Today, forms are found every where and entice users to fill them out in all sorts of ways, and the automotive industry takes them pretty seriously.
So why should you care about these forms? What happens when you click ‘submit’? How do they benefit the dealer, the service provider, and the customer?
Before I discuss these aforementioned questions, let’s take a quick peek at three important aspects of forms that you should know. I think of them as the 3 three-letter acronyms of my day.
A markup language for encoding documents in a way that both a computer and a human can read clearly. The design was purposefully chosen to create a usable data format across the Web. If you were to Right-Click on this page and select something like “View Page Source,” you would see something similar to XML; this is called Hyper Text Markup Language (HTML).
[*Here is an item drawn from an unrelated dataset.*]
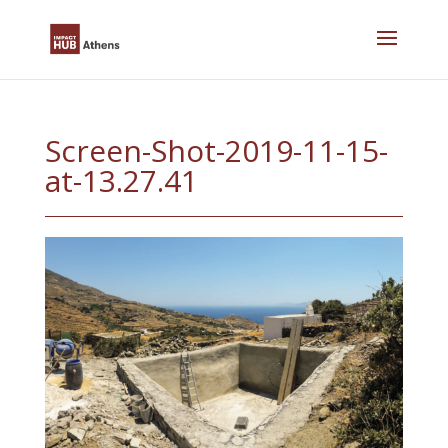
Skip
to
content
Screen-Shot-2019-11-15-
at-13.27.41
HTML has a similar idea behind it as XML, also known as Extensible Markup Language. Together they write out our digital lives.
A set of XML-based standards set by a collaboration of 13 different automotive-focused Internet companies, known as Auto-lead Data Format. Information is organized into five overall categories: Lead, Vehicle, Customer, Vendor, and Service. Each category may feature a set of more specific tags. Did you happen to Right-Click the page? Try again and imagine those words between the “<, >” to be automotive jargon.
A popular location where an ADF can be sent in order to keep the data organized and readily available. CRM stands for Customer Retention Management and many service providers accept these as a submission.
So let’s say that a customer is interested in a car. He or she goes online to gain additional information. Older communication methods would include sending an email or even a fax to the dealer. The idea of an ADF is to gather specific information from the web form and structure it out so that the information does not cause any confusion. Today, the customer finds a fancy looking form and fills that out in a matter of seconds. I think of the ADF as the missing mediator in this case — it is a filter the automotive industry uses to help information go from the customer to the dealer in a fast, efficient, and universal manner. After the customer fills out an appealing form on the dealer’s website, the data is organized by the ADF, which is then sent to the CRM for the dealer to access. This is all done just by clicking that ‘submit’ button on the form.
This is important for all interested parties. Let’s take a brief look at some of the benefits.
- Customer: Faster and more accurate service and sales requests.
- Service Provider: Improved leads from dealer and reduced use of older communication methods.
- Dealers: More sales, customer satisfaction, organized leads, lower training costs, reduction in entry errors, and proactively ready for the next sales automation software.
Well, there you have it — forms enable an effective way to communicate a wide array of information from customer to dealer.